MITIGATION OF SHOCK

Superflux founders Anab Jain and Jon Ardern imagine that climate change will completely change the way people live their lives over the next 100 years, as day-to-day survival becomes increasingly difficult. With the installation Mitigation of Shock, currently on show at the ArtScience Museum in Singapore, they have created a fictional home that responds to the issues of “extreme weather conditions, economic uncertainty and broken global supply chains”. It is equipped with tools that occupants might need to source food and water, as well as to travel around the city.

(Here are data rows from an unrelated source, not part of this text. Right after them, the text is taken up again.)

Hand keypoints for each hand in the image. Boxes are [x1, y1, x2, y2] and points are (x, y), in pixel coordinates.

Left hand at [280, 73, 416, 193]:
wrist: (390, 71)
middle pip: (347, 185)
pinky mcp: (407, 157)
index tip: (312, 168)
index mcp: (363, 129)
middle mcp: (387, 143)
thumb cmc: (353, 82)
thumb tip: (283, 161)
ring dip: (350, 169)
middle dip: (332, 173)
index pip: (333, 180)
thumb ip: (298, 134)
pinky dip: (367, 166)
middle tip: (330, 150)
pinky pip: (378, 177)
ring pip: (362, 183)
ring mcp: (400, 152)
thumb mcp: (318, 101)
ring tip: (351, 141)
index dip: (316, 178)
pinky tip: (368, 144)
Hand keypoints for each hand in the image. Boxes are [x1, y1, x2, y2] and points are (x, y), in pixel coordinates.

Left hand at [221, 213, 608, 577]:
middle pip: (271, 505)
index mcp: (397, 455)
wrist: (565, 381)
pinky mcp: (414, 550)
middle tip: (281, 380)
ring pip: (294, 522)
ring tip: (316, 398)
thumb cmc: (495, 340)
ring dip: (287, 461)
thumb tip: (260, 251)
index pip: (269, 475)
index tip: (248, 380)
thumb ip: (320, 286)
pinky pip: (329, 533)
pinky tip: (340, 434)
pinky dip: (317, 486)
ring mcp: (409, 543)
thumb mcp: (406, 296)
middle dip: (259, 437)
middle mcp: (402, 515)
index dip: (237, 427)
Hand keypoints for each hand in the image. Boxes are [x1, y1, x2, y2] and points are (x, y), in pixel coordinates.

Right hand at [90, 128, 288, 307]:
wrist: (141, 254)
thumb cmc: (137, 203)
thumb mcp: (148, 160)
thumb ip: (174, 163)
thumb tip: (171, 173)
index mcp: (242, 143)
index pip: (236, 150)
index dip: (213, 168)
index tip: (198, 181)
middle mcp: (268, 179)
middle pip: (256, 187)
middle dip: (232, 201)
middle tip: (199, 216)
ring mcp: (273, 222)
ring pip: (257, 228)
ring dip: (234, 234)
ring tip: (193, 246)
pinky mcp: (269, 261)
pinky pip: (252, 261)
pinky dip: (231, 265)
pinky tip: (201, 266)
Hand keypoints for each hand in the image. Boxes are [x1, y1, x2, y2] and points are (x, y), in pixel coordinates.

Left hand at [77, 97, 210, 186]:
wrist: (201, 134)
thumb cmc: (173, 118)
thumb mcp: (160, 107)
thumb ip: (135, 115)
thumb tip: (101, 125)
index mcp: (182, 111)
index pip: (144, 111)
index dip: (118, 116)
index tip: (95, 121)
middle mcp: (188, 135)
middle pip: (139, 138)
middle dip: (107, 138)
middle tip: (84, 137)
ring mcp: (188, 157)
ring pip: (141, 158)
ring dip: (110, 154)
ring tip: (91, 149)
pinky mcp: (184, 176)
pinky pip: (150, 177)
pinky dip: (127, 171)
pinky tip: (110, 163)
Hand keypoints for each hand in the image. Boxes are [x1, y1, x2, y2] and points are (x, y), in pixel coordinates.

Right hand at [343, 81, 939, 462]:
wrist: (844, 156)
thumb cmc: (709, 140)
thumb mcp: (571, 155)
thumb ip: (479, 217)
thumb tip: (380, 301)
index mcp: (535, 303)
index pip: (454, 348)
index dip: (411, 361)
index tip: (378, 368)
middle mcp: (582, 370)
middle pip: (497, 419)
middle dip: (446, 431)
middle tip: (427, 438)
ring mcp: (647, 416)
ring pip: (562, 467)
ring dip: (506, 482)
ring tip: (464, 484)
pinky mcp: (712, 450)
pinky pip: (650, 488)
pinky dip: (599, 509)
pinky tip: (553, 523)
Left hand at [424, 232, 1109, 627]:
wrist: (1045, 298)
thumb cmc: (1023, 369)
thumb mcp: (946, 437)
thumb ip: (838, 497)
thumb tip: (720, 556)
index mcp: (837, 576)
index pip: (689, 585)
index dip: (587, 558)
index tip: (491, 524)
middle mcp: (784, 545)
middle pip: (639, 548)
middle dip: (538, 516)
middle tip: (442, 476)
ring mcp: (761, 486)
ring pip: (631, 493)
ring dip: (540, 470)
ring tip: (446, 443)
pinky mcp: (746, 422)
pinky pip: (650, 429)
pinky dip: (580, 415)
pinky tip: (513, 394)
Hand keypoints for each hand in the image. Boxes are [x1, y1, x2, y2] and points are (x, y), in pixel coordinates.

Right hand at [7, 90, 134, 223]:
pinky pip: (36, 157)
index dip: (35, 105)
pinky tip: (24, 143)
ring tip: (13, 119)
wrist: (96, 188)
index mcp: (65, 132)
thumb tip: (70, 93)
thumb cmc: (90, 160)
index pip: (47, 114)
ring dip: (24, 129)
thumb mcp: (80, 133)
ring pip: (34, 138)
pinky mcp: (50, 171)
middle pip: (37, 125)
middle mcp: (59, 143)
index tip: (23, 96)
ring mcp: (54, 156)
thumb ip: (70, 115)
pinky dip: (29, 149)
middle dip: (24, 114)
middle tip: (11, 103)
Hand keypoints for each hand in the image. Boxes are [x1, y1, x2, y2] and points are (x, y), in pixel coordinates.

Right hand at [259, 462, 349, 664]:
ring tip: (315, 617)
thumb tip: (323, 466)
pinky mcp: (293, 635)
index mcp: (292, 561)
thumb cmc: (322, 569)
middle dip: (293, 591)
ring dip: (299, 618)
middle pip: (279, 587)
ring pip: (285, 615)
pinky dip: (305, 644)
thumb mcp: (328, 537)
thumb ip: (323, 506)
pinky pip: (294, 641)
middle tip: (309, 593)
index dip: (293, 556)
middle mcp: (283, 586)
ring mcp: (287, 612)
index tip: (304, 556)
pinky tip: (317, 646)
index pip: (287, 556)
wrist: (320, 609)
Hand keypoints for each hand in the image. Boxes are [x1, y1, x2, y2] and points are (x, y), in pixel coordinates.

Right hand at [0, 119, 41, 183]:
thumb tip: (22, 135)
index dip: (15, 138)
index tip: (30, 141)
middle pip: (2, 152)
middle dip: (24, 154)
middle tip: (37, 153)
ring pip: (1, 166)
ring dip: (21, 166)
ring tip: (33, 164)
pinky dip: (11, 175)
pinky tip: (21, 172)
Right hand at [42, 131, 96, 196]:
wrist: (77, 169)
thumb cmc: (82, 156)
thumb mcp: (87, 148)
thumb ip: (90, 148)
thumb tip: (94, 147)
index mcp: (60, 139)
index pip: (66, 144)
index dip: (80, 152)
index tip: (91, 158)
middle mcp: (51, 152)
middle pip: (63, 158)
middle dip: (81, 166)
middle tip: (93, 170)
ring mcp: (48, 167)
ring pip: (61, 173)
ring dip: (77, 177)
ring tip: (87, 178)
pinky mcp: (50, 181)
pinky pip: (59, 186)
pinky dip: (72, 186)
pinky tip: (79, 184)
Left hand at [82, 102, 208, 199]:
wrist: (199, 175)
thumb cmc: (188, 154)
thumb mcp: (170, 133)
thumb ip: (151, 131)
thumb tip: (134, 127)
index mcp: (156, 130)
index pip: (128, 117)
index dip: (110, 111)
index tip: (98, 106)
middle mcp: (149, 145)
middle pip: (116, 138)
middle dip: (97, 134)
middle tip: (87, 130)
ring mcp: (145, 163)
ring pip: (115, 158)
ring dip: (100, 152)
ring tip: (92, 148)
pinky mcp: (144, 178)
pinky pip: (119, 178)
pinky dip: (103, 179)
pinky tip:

The designers see the project as optimistic rather than dystopian. They hope to show that humans are a resourceful species, able to radically adapt to new situations and environments, and invent new ways of living. “For us, Mitigation of Shock is not apocalyptic, but instead a pragmatic vision of hope, emerging from a dystopian future ravaged by climate change…” explained Ardern.

Superflux first created the Mitigation of Shock installation for an exhibition at the Centre for Contemporary Culture (CCCB) in Barcelona, imagining a flat in London.
The new version takes the idea to Singapore, a city with a far greater urban density. The apartment is filled with various species of plants and mushrooms, as well as insects, in order to create a self-sufficient eco-system, optimized by computers. There are also various tools in the home for hunting or catching fish, made from repurposed electronics, plastics and other objects. These include spears made from old circuit boards and a bamboo snare…

Mitigation of Shock is on show at the ArtScience Museum in Singapore as part of the exhibition 2219: Futures Imagined until 5 April 2020, and is part of the Singapore Bicentennial.